» EXERCISE DETAILS: Please print the whole listing below exactly as it stands.

» DATA SHOWN:
════════════════
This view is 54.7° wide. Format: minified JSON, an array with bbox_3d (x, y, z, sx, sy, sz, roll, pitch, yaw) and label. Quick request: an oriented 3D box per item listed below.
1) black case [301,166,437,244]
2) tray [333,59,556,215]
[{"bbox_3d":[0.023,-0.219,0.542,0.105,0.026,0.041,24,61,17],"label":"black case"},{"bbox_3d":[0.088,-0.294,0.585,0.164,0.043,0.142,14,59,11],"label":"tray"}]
════════════════
» TASK RESPONSE:
This view is 54.7° wide. Format: minified JSON, an array with bbox_3d (x, y, z, sx, sy, sz, roll, pitch, yaw) and label. Quick request: an oriented 3D box per item listed below.
1) black case [301,166,437,244]
2) tray [333,59,556,215]
[{"bbox_3d":[0.023,-0.219,0.542,0.105,0.026,0.041,24,61,17],"label":"black case"},{"bbox_3d":[0.088,-0.294,0.585,0.164,0.043,0.142,14,59,11],"label":"tray"}]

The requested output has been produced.